WORK TO COMPLETE> Using the data that follows, state the number of lines holding the word "widget", and give no other output.

THE DATA>
§ §
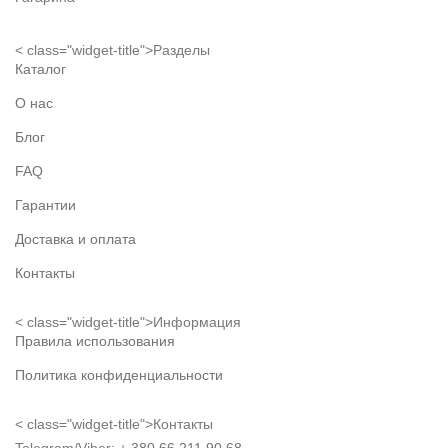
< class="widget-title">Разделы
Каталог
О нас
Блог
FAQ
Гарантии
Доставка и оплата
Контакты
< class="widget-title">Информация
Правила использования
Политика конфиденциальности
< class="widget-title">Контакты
§ §
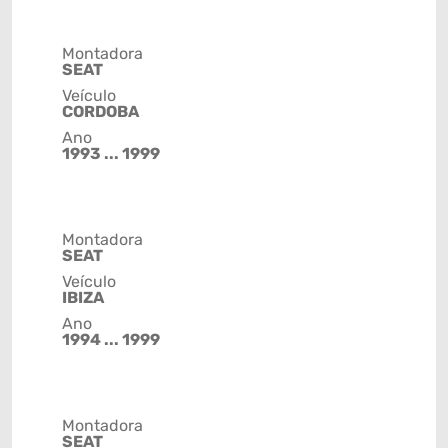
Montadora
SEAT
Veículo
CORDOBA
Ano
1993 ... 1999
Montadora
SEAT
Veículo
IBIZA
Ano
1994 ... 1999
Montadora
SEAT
§ §
EXERCISE RESULT> 3